相続した実家を放置したらどうなってしまうのか?

では、それでも空き家を放置し続けた場合、どのような流れで6倍の固定資産税が請求されるに至るのでしょうか?

まず、自治体は空き家の調査をして、1年を通じて誰も住んでいない上に、ガスや水道すらも使用されていない物件を特定します。そして、自治体はこうした物件を「特定空き家」として認定します。

その後、自治体は空き家の所有者に対し、「空き家をしっかり管理してください」という指導をします。しかし、所有者がこの指導に従わなかった場合、住宅用地の特例が外されて、固定資産税が6倍になってしまいます。

さらに、自治体からの指導を一切無視して廃墟となった空き家をずっと放置してしまうと、最悪のケースでは行政代執行(注2)がなされ、行政が空き家を解体処分するという状況になってしまうこともあります。

その解体にかかった費用は所有者に対して請求されることになりますので、行政からの指導を無視することだけは絶対に避けるようにしましょう。

(注2)行政代執行とは:所有者に代わり、行政が適正管理に向けた取り組みを行うこと

無管理状態の特定空き家に指定されないためにやるべきこと

では、無管理状態の特定空き家に指定されないためにはどうしたら良いのでしょうか? そのためには、庭に生えてくる植栽を刈り取ったり、ポストに投函されているチラシを掃除したりするなど、物件の管理を定期的に行う必要があります。

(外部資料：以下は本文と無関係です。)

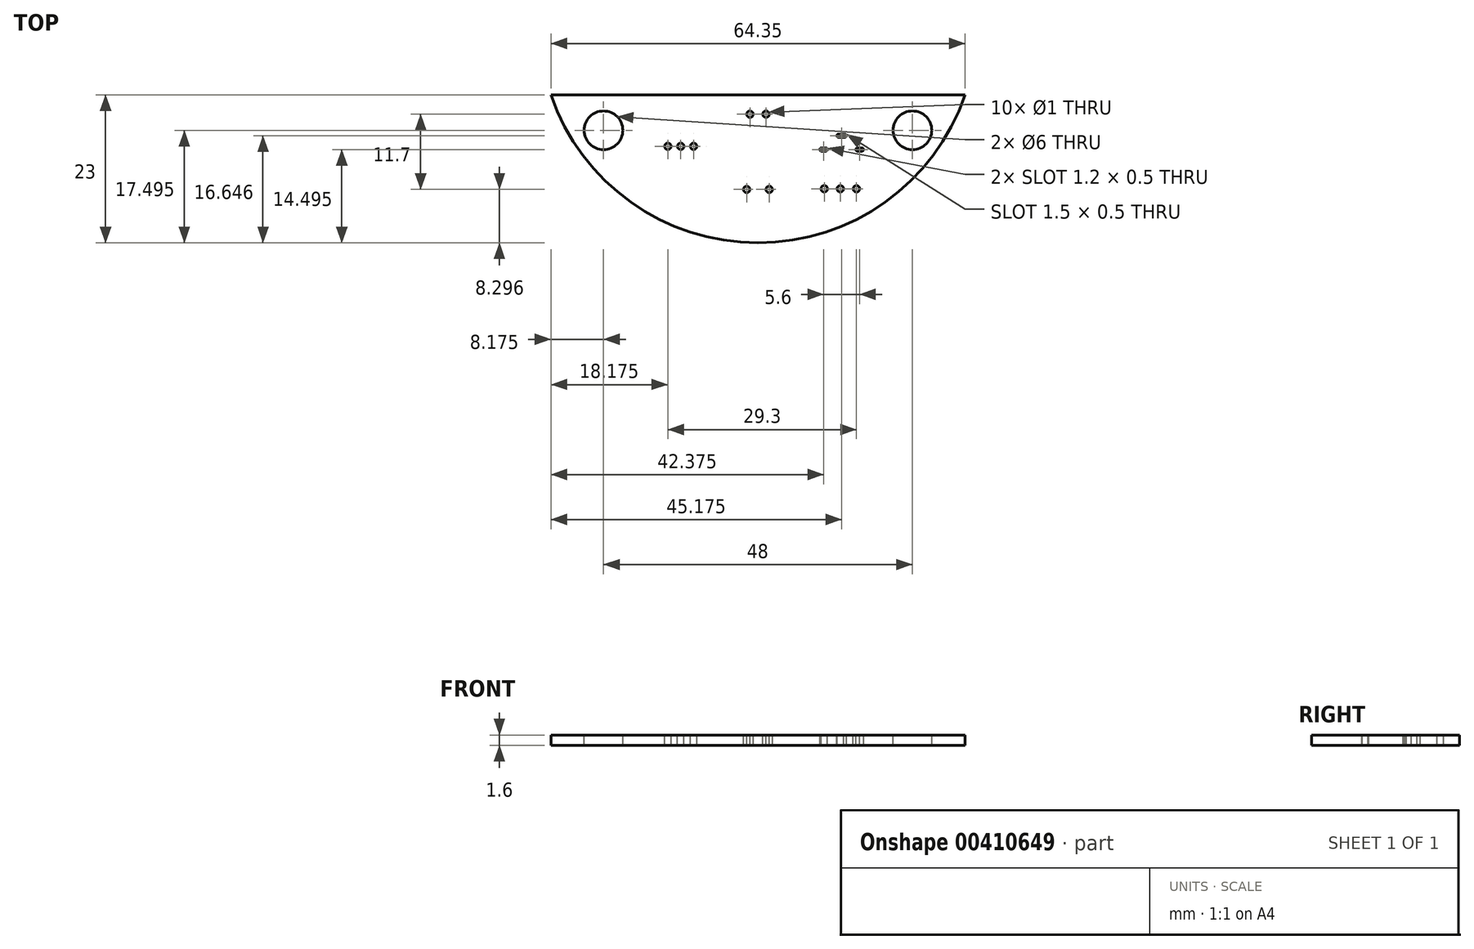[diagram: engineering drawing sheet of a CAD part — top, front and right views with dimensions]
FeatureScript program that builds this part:
annotation { "Feature Type Name" : "Feature", "Feature Type Description" : "" }
export const myFeature = defineFeature(function(context is Context, id is Id, definition is map)
    precondition{}
    {
        {
            var Q0;
            Q0=qCreatedBy(makeId("Top.planeOp"),FACE);
            var sketch = newSketch(context, id + "F0", { "sketchPlane" : qUnion([Q0])});
            skLineSegment(sketch, "E0.bottom", {"start": v(6.37, 29.29) * mm, "end": v(70.72, 29.29) * mm});
            skPoint(sketch, "E1.middle", {"position": v(38.54, 20.77) * mm});
            skPoint(sketch, "E2.orphan", {"position": v(18.04, 25.29) * mm});
            skPoint(sketch, "E3.orphan", {"position": v(59.04, 25.29) * mm});
            skArc(sketch, "E4", {"start": v(6.37, 29.29) * mm, "mid": v(38.54, 6.29) * mm, "end": v(70.72, 29.29) * mm});
            skSolve(sketch);
        }
        {
            var Q0;
            Q0=qSketchRegion(id+"F0",true);
            extrude(context, id + "F1", {"entities" : qUnion([Q0]), "depth" : 1.6 * mm});
        }
        {
            var Q0;
            Q0=makeQuery(id+"F1.opExtrude","CAP_FACE",FACE,{"disambiguationData":[OSD([sQuery(id+"F0.wireOp",EDGE,"E0.bottom"),sQuery(id+"F0.wireOp",EDGE,"E0.top"),sQuery(id+"F0.wireOp",EDGE,"E0.left"),sQuery(id+"F0.wireOp",EDGE,"E0.right"),sQuery(id+"F0.wireOp",EDGE,"E1.bottom"),sQuery(id+"F0.wireOp",EDGE,"E1.left"),sQuery(id+"F0.wireOp",EDGE,"E1.right")])],"isStart":false});
            var sketch = newSketch(context, id + "F2", { "sketchPlane" : qUnion([Q0])});
            skCircle(sketch, "E5", {"center": v(14.54, 23.79) * mm, "radius": 3 * mm});
            skLineSegment(sketch, "E6", {"start": v(38.54, 20.12) * mm, "end": v(38.54, 29.29) * mm, "construction": true});
            skCircle(sketch, "E7.MirrorC", {"center": v(62.54, 23.79) * mm, "radius": 3 * mm});
            skSolve(sketch);
        }
        {
            var Q0;
            Q0=qSketchRegion(id+"F2",true);
            extrude(context, id + "F3", {"entities" : qUnion([Q0]), "operationType" : NewBodyOperationType.REMOVE, "oppositeDirection" : true, "depth" : 3 * mm});
        }
        {
            var Q0;
            Q0=makeQuery(id+"F1.opExtrude","CAP_FACE",FACE,{"disambiguationData":[OSD([sQuery(id+"F0.wireOp",EDGE,"E0.bottom"),sQuery(id+"F0.wireOp",EDGE,"E0.top"),sQuery(id+"F0.wireOp",EDGE,"E0.left"),sQuery(id+"F0.wireOp",EDGE,"E0.right"),sQuery(id+"F0.wireOp",EDGE,"E1.bottom"),sQuery(id+"F0.wireOp",EDGE,"E1.left"),sQuery(id+"F0.wireOp",EDGE,"E1.right")])],"isStart":false});
            var sketch = newSketch(context, id + "F4", { "sketchPlane" : qUnion([Q0])});
            skCircle(sketch, "E8", {"center": v(24.54, 21.29) * mm, "radius": 0.5 * mm});
            skLineSegment(sketch, "E9", {"start": v(38.54, 22.32) * mm, "end": v(38.54, 29.29) * mm, "construction": true});
            skCircle(sketch, "E10.1.0.0", {"center": v(26.54, 21.29) * mm, "radius": 0.5 * mm});
            skLineSegment(sketch, "E10.direction1", {"start": v(24.54, 21.29) * mm, "end": v(26.54, 21.29) * mm, "construction": true});
            skCircle(sketch, "E11.0.2.0", {"center": v(28.54, 21.29) * mm, "radius": 0.5 * mm});
            skSolve(sketch);
        }
        {
            var Q0;
            Q0=makeQuery(id+"F1.opExtrude","CAP_FACE",FACE,{"disambiguationData":[OSD([sQuery(id+"F0.wireOp",EDGE,"E0.bottom"),sQuery(id+"F0.wireOp",EDGE,"E4")])],"isStart":false});
            var sketch = newSketch(context, id + "F5", { "sketchPlane" : qUnion([Q0])});
            skLineSegment(sketch, "E12", {"start": v(51.54, 14.1) * mm, "end": v(51.54, 27.42) * mm, "construction": true});
            skLineSegment(sketch, "E13", {"start": v(38.54, 6.29) * mm, "end": v(38.54, 24.04) * mm, "construction": true});
            skLineSegment(sketch, "E14", {"start": v(48.4, 20.79) * mm, "end": v(49.1, 20.79) * mm, "construction": true});
            skLineSegment(sketch, "E15", {"start": v(48.74, 20.79) * mm, "end": v(48.74, 23.97) * mm, "construction": true});
            skLineSegment(sketch, "E16", {"start": v(51.04, 22.94) * mm, "end": v(52.04, 22.94) * mm, "construction": true});
            skLineSegment(sketch, "E17", {"start": v(51.54, 22.94) * mm, "end": v(51.54, 19.92) * mm, "construction": true});
            skArc(sketch, "E18.0.startCap", {"start": v(51.04, 22.69) * mm, "mid": v(50.8, 22.94) * mm, "end": v(51.04, 23.19) * mm});
            skArc(sketch, "E18.0.endCap", {"start": v(52.04, 23.19) * mm, "mid": v(52.3, 22.94) * mm, "end": v(52.04, 22.69) * mm});
            skLineSegment(sketch, "E18.0.left", {"start": v(51.04, 23.19) * mm, "end": v(52.04, 23.19) * mm});
            skLineSegment(sketch, "E18.0.right", {"start": v(51.04, 22.69) * mm, "end": v(52.04, 22.69) * mm});
            skLineSegment(sketch, "E19", {"start": v(50.45, 21.94) * mm, "end": v(53.65, 21.94) * mm, "construction": true});
            skArc(sketch, "E20.0.startCap", {"start": v(49.1, 21.04) * mm, "mid": v(49.34, 20.79) * mm, "end": v(49.1, 20.54) * mm});
            skArc(sketch, "E20.0.endCap", {"start": v(48.4, 20.54) * mm, "mid": v(48.14, 20.79) * mm, "end": v(48.4, 21.04) * mm});
            skLineSegment(sketch, "E20.0.left", {"start": v(48.4, 20.54) * mm, "end": v(49.1, 20.54) * mm});
            skLineSegment(sketch, "E20.0.right", {"start": v(48.4, 21.04) * mm, "end": v(49.1, 21.04) * mm});
            skArc(sketch, "E21.MirrorCS", {"start": v(54.7, 20.54) * mm, "mid": v(54.94, 20.79) * mm, "end": v(54.7, 21.04) * mm});
            skLineSegment(sketch, "E22.MirrorCS", {"start": v(54.7, 20.54) * mm, "end": v(54, 20.54) * mm});
            skLineSegment(sketch, "E23.MirrorCS", {"start": v(54.7, 21.04) * mm, "end": v(54, 21.04) * mm});
            skArc(sketch, "E24.MirrorCS", {"start": v(54, 21.04) * mm, "mid": v(53.74, 20.79) * mm, "end": v(54, 20.54) * mm});
            skSolve(sketch);
        }
        {
            var Q0;
            Q0=makeQuery(id+"F1.opExtrude","CAP_FACE",FACE,{"disambiguationData":[OSD([sQuery(id+"F0.wireOp",EDGE,"E0.bottom"),sQuery(id+"F0.wireOp",EDGE,"E4")])],"isStart":false});
            var sketch = newSketch(context, id + "F6", { "sketchPlane" : qUnion([Q0])});
            skCircle(sketch, "E25", {"center": v(48.84, 14.69) * mm, "radius": 0.5 * mm});
            skCircle(sketch, "E26.1.0.0", {"center": v(53.84, 14.69) * mm, "radius": 0.5 * mm});
            skLineSegment(sketch, "E26.direction1", {"start": v(48.84, 14.69) * mm, "end": v(53.84, 14.69) * mm, "construction": true});
            skLineSegment(sketch, "E27", {"start": v(38.54, 6.29) * mm, "end": v(38.54, 17.65) * mm, "construction": true});
            skLineSegment(sketch, "E28", {"start": v(51.34, 14.69) * mm, "end": v(51.34, 23.7) * mm, "construction": true});
            skCircle(sketch, "E29", {"center": v(51.34, 14.69) * mm, "radius": 0.5 * mm});
            skSolve(sketch);
        }
        {
            var Q0;
            Q0=makeQuery(id+"F1.opExtrude","CAP_FACE",FACE,{"disambiguationData":[OSD([sQuery(id+"F0.wireOp",EDGE,"E0.bottom"),sQuery(id+"F0.wireOp",EDGE,"E4")])],"isStart":false});
            var sketch = newSketch(context, id + "F7", { "sketchPlane" : qUnion([Q0])});
            skCircle(sketch, "E30", {"center": v(37.3, 26.29) * mm, "radius": 0.5 * mm});
            skCircle(sketch, "E31.1.0.0", {"center": v(39.8, 26.29) * mm, "radius": 0.5 * mm});
            skLineSegment(sketch, "E31.direction1", {"start": v(37.3, 26.29) * mm, "end": v(39.8, 26.29) * mm, "construction": true});
            skLineSegment(sketch, "E32", {"start": v(38.54, 15.29) * mm, "end": v(38.54, 29.29) * mm, "construction": true});
            skLineSegment(sketch, "E33", {"start": v(38.54, 26.14) * mm, "end": v(38.54, 26.29) * mm, "construction": true});
            skSolve(sketch);
        }
        {
            var Q0;
            Q0=makeQuery(id+"F1.opExtrude","CAP_FACE",FACE,{"disambiguationData":[OSD([sQuery(id+"F0.wireOp",EDGE,"E0.bottom"),sQuery(id+"F0.wireOp",EDGE,"E4")])],"isStart":false});
            var sketch = newSketch(context, id + "F8", { "sketchPlane" : qUnion([Q0])});
            skCircle(sketch, "E34", {"center": v(36.8, 14.59) * mm, "radius": 0.5 * mm});
            skCircle(sketch, "E35.1.0.0", {"center": v(40.3, 14.59) * mm, "radius": 0.5 * mm});
            skLineSegment(sketch, "E35.direction1", {"start": v(36.8, 14.59) * mm, "end": v(40.3, 14.59) * mm, "construction": true});
            skLineSegment(sketch, "E36", {"start": v(38.54, 25.9) * mm, "end": v(38.54, 14.59) * mm, "construction": true});
            skSolve(sketch);
        }
        {
            var Q0;
            Q0=qSketchRegion(id+"F6",true);
            var Q1;
            Q1=qSketchRegion(id+"F7",true);
            var Q2;
            Q2=qSketchRegion(id+"F8",true);
            var Q3;
            Q3=qSketchRegion(id+"F5",true);
            var Q4;
            Q4=qSketchRegion(id+"F4",true);
            extrude(context, id + "F9", {"entities" : qUnion([Q0, Q1, Q2, Q3, Q4]), "operationType" : NewBodyOperationType.REMOVE, "oppositeDirection" : true, "depth" : 4 * mm});
        }
        {
            var Q0;
            Q0=makeQuery(id+"F1.opExtrude","CAP_FACE",FACE,{"disambiguationData":[OSD([sQuery(id+"F0.wireOp",EDGE,"E0.bottom"),sQuery(id+"F0.wireOp",EDGE,"E4")])],"isStart":true});
            var sketch = newSketch(context, id + "F10", { "sketchPlane" : qUnion([Q0])});
            skCircle(sketch, "E37", {"center": v(62.54, -23.79) * mm, "radius": 2.1 * mm});
            skLineSegment(sketch, "E38", {"start": v(38.54, -29.29) * mm, "end": v(38.54, 3.6) * mm, "construction": true});
            skCircle(sketch, "E39.MirrorC", {"center": v(14.54, -23.79) * mm, "radius": 2.1 * mm});
            skSolve(sketch);
        }
        {
            var Q0;
            Q0=qSketchRegion(id+"F10",true);
            extrude(context, id + "F11", {"entities" : qUnion([Q0]), "operationType" : NewBodyOperationType.REMOVE, "oppositeDirection" : true, "depth" : .2 * mm});
        }
    });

もちろん、実家が自宅のそばにあって定期的に管理できれば良いのですが、実家が遠くて管理しきれない場合もあると思います。そのような場合は、空き家の管理サービスを提供している業者もありますので、そうしたサービスを活用してみるのも良いでしょう。

自治体によっては、倒壊の危険性がある古家の解体費用を補助してくれる場合もあります。また、解体後一定期間において固定資産税をそのまま6分の1にしてくれるという自治体もあります。

このように、自治体によって制度は異なってきますので、自分の自治体にはどのような制度があるか一度確認しておくことをお勧めします。

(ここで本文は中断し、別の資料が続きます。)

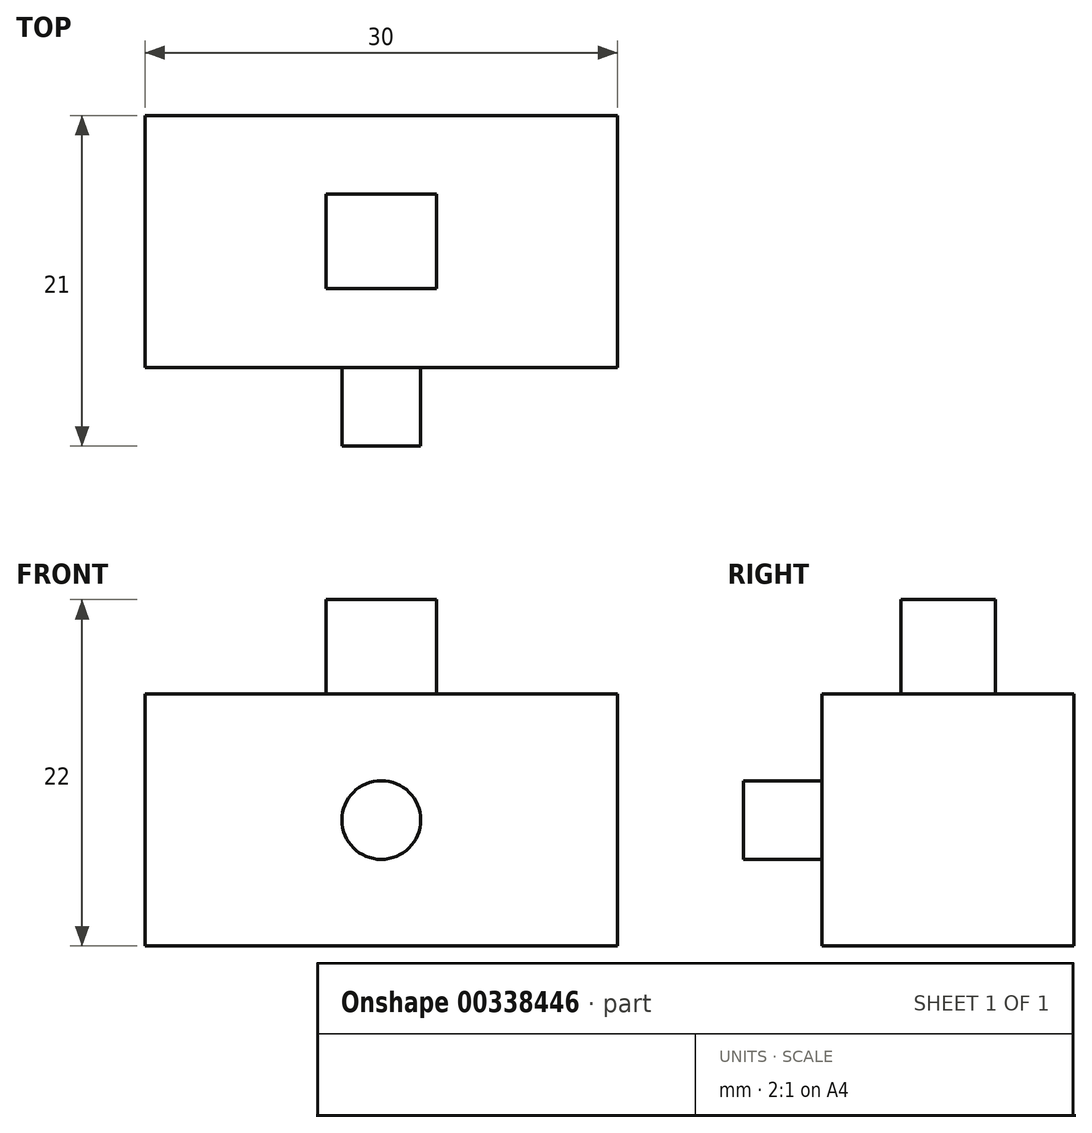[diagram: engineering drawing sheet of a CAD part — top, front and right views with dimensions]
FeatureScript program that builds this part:
annotation { "Feature Type Name" : "Feature", "Feature Type Description" : "" }
export const myFeature = defineFeature(function(context is Context, id is Id, definition is map)
    precondition{}
    {
        {
            var Q0;
            Q0=qCreatedBy(makeId("Top.planeOp"),FACE);
            var sketch = newSketch(context, id + "F0", { "sketchPlane" : qUnion([Q0])});
            skLineSegment(sketch, "E0.bottom", {"start": v(0, 0) * mm, "end": v(30, 0) * mm});
            skLineSegment(sketch, "E0.top", {"start": v(0, -16) * mm, "end": v(30, -16) * mm});
            skLineSegment(sketch, "E0.left", {"start": v(0, 0) * mm, "end": v(0, -16) * mm});
            skLineSegment(sketch, "E0.right", {"start": v(30, 0) * mm, "end": v(30, -16) * mm});
            skSolve(sketch);
        }
        {
            var Q0;
            Q0 = qSketchRegion(id + "F0", true);
            extrude(context, id + "F1", {"entities" : qUnion([Q0]), "depth" : 16 * mm});
        }
        {
            var Q0;
            Q0=makeQuery(id+"F1.opExtrude","CAP_FACE",FACE,{"disambiguationData":[OSD([sQuery(id+"F0.wireOp",EDGE,"E0.bottom"),sQuery(id+"F0.wireOp",EDGE,"E0.top"),sQuery(id+"F0.wireOp",EDGE,"E0.left"),sQuery(id+"F0.wireOp",EDGE,"E0.right")])],"isStart":false});
            var sketch = newSketch(context, id + "F2", { "sketchPlane" : qUnion([Q0])});
            skLineSegment(sketch, "E1.bottom", {"start": v(11.5, -5) * mm, "end": v(18.5, -5) * mm});
            skLineSegment(sketch, "E1.top", {"start": v(11.5, -11) * mm, "end": v(18.5, -11) * mm});
            skLineSegment(sketch, "E1.left", {"start": v(11.5, -5) * mm, "end": v(11.5, -11) * mm});
            skLineSegment(sketch, "E1.right", {"start": v(18.5, -5) * mm, "end": v(18.5, -11) * mm});
            skPoint(sketch, "E1.middle", {"position": v(15, -8) * mm});
            skPoint(sketch, "E1.middle.positionSnap0", {"position": v(30, -8) * mm});
            skPoint(sketch, "E1.middle.positionSnap1", {"position": v(15, 0) * mm});
            skPoint(sketch, "E1.centerSnap0", {"position": v(30, -8) * mm});
            skPoint(sketch, "E1.centerSnap1", {"position": v(15, 0) * mm});
            skSolve(sketch);
        }
        {
            var Q0;
            Q0 = qSketchRegion(id + "F2", true);
            extrude(context, id + "F3", {"entities" : qUnion([Q0]), "operationType" : NewBodyOperationType.ADD, "depth" : 6 * mm});
        }
        {
            var Q0;
            Q0=makeQuery(id+"F1.opExtrude","SWEPT_FACE",FACE,{"disambiguationData":[OSD([sQuery(id+"F0.wireOp",EDGE,"E0.top")])]});
            var sketch = newSketch(context, id + "F4", { "sketchPlane" : qUnion([Q0])});
            skCircle(sketch, "E2", {"center": v(15, 8) * mm, "radius": 2.5 * mm});
            skPoint(sketch, "E2.centerSnap0", {"position": v(30, 8) * mm});
            skPoint(sketch, "E2.centerSnap1", {"position": v(15, 16) * mm});
            skSolve(sketch);
        }
        {
            var Q0;
            Q0 = qSketchRegion(id + "F4", true);
            extrude(context, id + "F5", {"entities" : qUnion([Q0]), "operationType" : NewBodyOperationType.ADD, "depth" : 5 * mm});
        }
    });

いずれにせよ、引き継いだ実家を空き家のまま放置することだけはやめておいた方が良いということです。

空いた実家を有効活用する5つのアイデア

最後に、空いた実家を相続した場合にどのような活用アイデアがあるのか、その5つのアイデアについて具体的に解説していきたいと思います。

①過度なリフォームはせず、そのまま賃貸に出す

1つ目のアイデアは、過度なリフォームはせず、そのまま空き家を賃貸に出すという方法です。

過度なリフォームをしてしまうと高額な費用がかかってしまう上、リフォームをしたからといって入居者が決まるとも限らないので、もしも私が実家を引き継いだとしてら、リフォームはせずにそのまま賃貸に出すと思います。

とはいえ、都心の戸建てであればリフォーム無しでもそこそこの家賃を取れると思いますが、地方の古家の場合は高い賃料を取れる可能性は低いといえます。

そのため、地方の古家の場合は壁紙の張り替えやクリーニングなどの最低限のリフォームだけを行い、相場よりちょっと低めの家賃で貸し出すのが良いでしょう。また、周りの物件と差別化ができるので、家具や家電に関してはそのまま残した状態で貸し出すのがお勧めです。

しかし、、そうはいっても実家が田舎にあるために借り手が見つからないというケースもあると思います。そのような場合はどうすれば良いのでしょうか?

②空き家をタダで貸し出す

どうしても入居者がつかない場合は、タダでも良いので誰かしらに空き家を貸し出してしまう方が良いでしょう。

なぜタダでも貸し出してしまった方が良いのかというと、空き家の状態を放置しておくと自治体から指導を受ける可能性がありますし、管理を業者に任せるにしてもそれなりの費用が発生してしまうからです。